--- Start of EXCERPT PROVIDED ---
As the Italian-American Mafia was imported into the United States in the late 19th century, the English translation of the word cosca was more at clan or family.

The term can be a point of confusion, especially in popular culture and Hollywood, because in the truest sense, crime families are not necessarily blood families who happen to be involved in criminal activity, and they are not necessarily based on blood relationships. In Sicily and America, most Mafia bosses are not related to their predecessors.

In addition to the traditional families of the Sicilian Mafia, other major Italian criminal organizations—particularly the 'Ndrangheta in Calabria and the Camorra in Campania, are also structured around criminal families. These families, often rooted in longstanding local alliances, form the core units of each organization. They typically operate with a high degree of autonomy, exerting control over specific territories and managing a wide range of illicit enterprises, including drug trafficking, extortion, money laundering, and arms smuggling. Their structure is deeply embedded in the social fabric of their respective regions, often blending criminal power with political and economic influence. In many cases, these families have endured for generations, maintaining their dominance through a combination of violence, tradition, and tight-knit loyalty.
--- End of EXCERPT PROVIDED ---
--- Start of STORED DATA ---
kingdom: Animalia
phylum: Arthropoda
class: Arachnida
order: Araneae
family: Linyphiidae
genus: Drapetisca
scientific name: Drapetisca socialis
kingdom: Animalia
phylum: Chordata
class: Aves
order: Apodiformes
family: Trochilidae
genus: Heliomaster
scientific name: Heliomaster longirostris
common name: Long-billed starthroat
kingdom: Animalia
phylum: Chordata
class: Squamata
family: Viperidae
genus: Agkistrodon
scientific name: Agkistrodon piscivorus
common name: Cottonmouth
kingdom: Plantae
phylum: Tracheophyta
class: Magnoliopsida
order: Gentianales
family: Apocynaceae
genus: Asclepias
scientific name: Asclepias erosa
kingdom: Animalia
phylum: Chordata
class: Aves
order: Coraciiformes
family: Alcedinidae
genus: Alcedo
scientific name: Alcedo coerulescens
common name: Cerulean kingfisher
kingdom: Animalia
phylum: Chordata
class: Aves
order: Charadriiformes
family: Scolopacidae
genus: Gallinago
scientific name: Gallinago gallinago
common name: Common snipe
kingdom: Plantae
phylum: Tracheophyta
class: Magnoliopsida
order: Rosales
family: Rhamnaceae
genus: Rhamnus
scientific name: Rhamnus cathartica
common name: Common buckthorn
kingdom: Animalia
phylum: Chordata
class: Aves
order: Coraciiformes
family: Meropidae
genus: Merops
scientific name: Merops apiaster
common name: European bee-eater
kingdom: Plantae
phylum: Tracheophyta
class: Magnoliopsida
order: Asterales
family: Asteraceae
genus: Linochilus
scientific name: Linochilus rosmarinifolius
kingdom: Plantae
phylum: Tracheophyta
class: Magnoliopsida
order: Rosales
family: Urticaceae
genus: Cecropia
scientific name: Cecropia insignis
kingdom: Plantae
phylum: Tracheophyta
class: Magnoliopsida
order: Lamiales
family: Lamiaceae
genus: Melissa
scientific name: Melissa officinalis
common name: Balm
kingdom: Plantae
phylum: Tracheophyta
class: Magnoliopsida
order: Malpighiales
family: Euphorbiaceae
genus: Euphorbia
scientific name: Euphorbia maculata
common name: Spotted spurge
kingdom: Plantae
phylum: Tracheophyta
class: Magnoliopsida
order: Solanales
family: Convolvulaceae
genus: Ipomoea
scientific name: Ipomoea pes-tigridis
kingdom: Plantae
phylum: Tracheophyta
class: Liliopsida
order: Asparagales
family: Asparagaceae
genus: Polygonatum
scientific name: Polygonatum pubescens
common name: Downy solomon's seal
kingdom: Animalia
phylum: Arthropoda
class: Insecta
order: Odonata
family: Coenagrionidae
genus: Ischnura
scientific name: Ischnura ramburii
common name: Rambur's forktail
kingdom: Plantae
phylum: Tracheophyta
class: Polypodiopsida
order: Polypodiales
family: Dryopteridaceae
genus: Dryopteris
--- End of STORED DATA ---
JOBS:
1 – According to the text on Mafia crime families, what English translation of the word cosca came into use when the Mafia was brought to the United States?
2 – Write a continuation of the text on Italian crime families, starting right after its final sentence.

THE RESPONSES:
1 – Clan or family.

2 –
== Italian crime families ==

=== Sicilian Mafia families ===
In Sicily, mafia families are named after the regions they control, which may include cities, neighborhoods, or districts.

==== Province of Agrigento ====
In the province of Agrigento there are 39 families divided into 7 mandamenti:

- Campobello di Licata mandamento is composed of 5 Mafia families – Campobello di Licata, Canicattì, Castrofilippo, Grotte-Comitini-Racalmuto, Ravanusa.
- Palma di Montechiaro mandamento is composed of 4 Mafia families – Camastra, Licata, Naro, Palma di Montechiaro.
- Agrigento mandamento is composed of 4 Mafia families – Giardina Gallotti-Agrigento, Porto Empedocle, Realmonte, Siculiana.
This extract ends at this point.